(Photo via New Voices Philadelphia / Facebook/The Philadelphia Gay News).
By Michele Zipkin
PHILADELPHIA — Céshia Elmore knows the mission
“Black women, femmes, girls, gender-expansive people are often considered the marginalized community; we’re considered the minority,” Elmore, the Philadelphia community organizer for New Voices for Reproductive Justice (New Voices), said. “It’s important to drive our efforts around education and resources that empower these communities to know that they actually do have a voice, they actually do have a choice.”
The mission of New Voices, which serves communities in Philadelphia, Pittsburgh, and Cleveland, is “to transform society for the holistic health and well-being of Black women, girls and gender-expansive people.”
The people of New Voices say they’re working to put an end to patriarchal anti-Blackness via community organizing, leadership development and voter engagement.
New Voices recently hosted a “poetic protest” and voter engagement event in West Philly called “These Jawns Vote.” At the event, four poets stood at each corner of 52nd and Chestnut streets and performed a spoken word piece about how voting empowers Black women and gender-expansive folks as they push back against attacks on their bodies. After each poet performed their piece, they rotated corners. Volunteers were stationed at each corner registering people to vote, and encouraging them to share their opinion on the hot button issues such as abortion rights, gun violence and LGBTQ+ rights.
“It went wonderfully,” Elmore said. “The visuals, the poets and the people all showed up, which I’m grateful for. I was really impressed with the way that the poets just delivered and really took the issues and put it into their art.”
The work of New Voices is particularly pertinent in a climate where reproductive rights are on the ballot in Pennsylvania and in many other states since the overturning of Roe v. Wade. Right now, abortion is legal in Pennsylvania. However, Pa. gubernatorial candidate Doug Mastriano would severely restrict abortion access if elected.
For Elmore and the other leaders of New Voices, reproductive justice goes hand in hand with LGBTQ and BIPOC bodies, but the discourse around reproductive rights has centered on women and women’s bodies, Elmore said.
“Oftentimes, people don’t consider that that is inclusive of trans people and nonbinary people who don’t necessarily identify as women. When we talk about reproductive justice, we’re talking about birthing bodies; we’re talking about Black people who have the capability of building families, of choosing not to build families. When we hear about all of these laws and bills going into place and practice, I feel that it is not being considered how it adversely affects Black women, Black gender expansive-people, Black nonbinary people.”
The idea behind New Voices was born out of three Black women college students at the University of Pittsburgh and a community elder and long-time peace and justice activist.

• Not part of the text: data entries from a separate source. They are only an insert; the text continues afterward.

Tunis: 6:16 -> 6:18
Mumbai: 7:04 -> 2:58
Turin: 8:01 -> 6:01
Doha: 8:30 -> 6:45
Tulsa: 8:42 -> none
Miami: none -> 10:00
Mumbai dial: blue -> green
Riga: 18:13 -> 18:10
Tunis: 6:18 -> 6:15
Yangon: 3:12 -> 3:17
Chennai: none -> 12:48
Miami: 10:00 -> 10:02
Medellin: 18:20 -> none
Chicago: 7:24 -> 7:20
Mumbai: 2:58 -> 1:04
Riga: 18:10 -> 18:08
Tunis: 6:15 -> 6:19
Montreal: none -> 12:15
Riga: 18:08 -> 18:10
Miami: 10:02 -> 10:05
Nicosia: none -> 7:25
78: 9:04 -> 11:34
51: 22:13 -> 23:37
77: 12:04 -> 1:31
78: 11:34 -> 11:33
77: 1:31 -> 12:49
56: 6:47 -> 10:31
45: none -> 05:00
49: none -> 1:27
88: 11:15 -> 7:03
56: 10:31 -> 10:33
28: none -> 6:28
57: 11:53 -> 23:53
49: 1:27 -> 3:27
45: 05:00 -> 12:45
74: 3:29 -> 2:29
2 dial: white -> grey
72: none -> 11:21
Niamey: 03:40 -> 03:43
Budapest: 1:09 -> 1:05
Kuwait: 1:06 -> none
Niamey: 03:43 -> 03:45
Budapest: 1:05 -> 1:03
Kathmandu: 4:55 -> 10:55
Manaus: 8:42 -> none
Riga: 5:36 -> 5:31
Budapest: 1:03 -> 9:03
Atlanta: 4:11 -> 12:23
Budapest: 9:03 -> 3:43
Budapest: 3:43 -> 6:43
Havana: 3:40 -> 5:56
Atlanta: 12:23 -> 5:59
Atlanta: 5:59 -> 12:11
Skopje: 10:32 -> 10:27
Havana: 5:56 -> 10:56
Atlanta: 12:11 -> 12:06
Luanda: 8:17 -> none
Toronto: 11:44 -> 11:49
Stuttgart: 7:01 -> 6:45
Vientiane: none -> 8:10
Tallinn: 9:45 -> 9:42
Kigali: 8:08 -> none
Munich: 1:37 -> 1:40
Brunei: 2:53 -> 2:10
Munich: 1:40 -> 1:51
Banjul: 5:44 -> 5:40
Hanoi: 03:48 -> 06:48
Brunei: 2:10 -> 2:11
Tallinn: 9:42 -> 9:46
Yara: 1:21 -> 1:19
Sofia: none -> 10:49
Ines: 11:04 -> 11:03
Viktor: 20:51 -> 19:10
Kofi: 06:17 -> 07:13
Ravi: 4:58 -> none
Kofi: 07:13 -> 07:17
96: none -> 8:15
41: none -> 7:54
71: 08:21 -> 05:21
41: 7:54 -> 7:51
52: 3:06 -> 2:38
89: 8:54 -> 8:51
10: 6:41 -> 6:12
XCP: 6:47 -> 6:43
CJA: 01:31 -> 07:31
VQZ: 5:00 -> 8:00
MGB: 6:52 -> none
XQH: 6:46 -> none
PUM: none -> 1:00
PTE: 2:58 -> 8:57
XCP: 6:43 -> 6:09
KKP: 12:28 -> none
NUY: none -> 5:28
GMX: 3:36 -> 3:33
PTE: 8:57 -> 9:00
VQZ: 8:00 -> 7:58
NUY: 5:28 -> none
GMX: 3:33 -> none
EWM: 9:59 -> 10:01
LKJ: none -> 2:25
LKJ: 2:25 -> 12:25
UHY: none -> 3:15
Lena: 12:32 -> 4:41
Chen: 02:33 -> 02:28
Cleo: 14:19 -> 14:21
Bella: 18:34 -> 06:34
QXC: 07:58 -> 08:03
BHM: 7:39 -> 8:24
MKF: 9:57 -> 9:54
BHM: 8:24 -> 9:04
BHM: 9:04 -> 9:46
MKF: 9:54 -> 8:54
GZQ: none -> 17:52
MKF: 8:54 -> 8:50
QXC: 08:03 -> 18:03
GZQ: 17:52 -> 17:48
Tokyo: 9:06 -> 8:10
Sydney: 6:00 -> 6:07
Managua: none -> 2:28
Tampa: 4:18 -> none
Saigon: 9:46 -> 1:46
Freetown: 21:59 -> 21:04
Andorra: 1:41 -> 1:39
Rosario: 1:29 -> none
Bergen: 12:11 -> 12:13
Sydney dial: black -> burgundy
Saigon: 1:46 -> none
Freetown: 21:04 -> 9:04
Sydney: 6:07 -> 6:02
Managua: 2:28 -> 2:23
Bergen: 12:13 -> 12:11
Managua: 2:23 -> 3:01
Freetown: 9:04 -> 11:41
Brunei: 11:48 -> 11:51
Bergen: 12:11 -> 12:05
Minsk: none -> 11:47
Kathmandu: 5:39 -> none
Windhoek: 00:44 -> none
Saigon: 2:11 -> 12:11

Co-founder La’Tasha Mayes expanded the group’s work beyond her college campus when she rallied Western Pennsylvania women of color to attend the March for Women’s Lives in 2004. Participating in the march drove home the importance of building a political space for young women of color to discuss the issues and establish their own brand of activism to fight for reproductive and social justice.
Elmore got involved in New Voices two years ago out of a feeling of helplessness seeing Black people being killed at the hands of those abusing their power.
“As a Black woman who is moving through this existence, it can really just wear on you,” she said. “I’m just one person, what am I supposed to do? I know that something has to change, but I don’t know what that thing is.”
Elmore cited the killing of Dominique Rem’mie Fells in Philadelphia in 2020 that marked a point where she had to do something concrete to fight for social change. “Black trans women are being annihilated and nobody is doing anything about it,” Elmore said.
She used her existing connection with New Voices to get involved in the organization’s work, was tasked with putting together a march, and was later offered a job as an organizer with New Voices. From there, she launched the first voter engagement team in Philadelphia.
“It means so much to me to now be in a professional position that aligns with who I am as a Black woman, as a queer woman, as a woman,” Elmore said. “I can happily say that I am empowered.”
A new aspect of New Voices this year is the #SayHerName Justice Fund, a mutual aid fund that provides direct support for the organization’s target population, especially people who have suffered the effects of violence. This could manifest in different ways, Elmore said, including helping people in need of financial assistance, helping folks get funds to access abortion care, helping people with food scarcity, or anything they need.
In the run-up to the Nov. 8 election, New Voices’ Voice Your Vote! (VYV) team has been canvassing the streets of Philadelphia to spread the word about the need to vote and the early voting period in Pennsylvania, which is Oct. 28 to Nov. 1.
“We are making face to face contact with Philadelphia constituents, letting them know that even though voting is not the end-all be-all, it is part of the solution, it is a tool that you can use to reduce harm,” Elmore said. “I am planning to join VYV on some of these efforts because I still want to use these messages from ‘These Jawns Vote,’ these powerful messages from the poets, and spread them amongst the community in collaboration with our voter engagement efforts.”
Michele Zipkin is a reporter for the Philadelphia Gay News, where this story first appeared.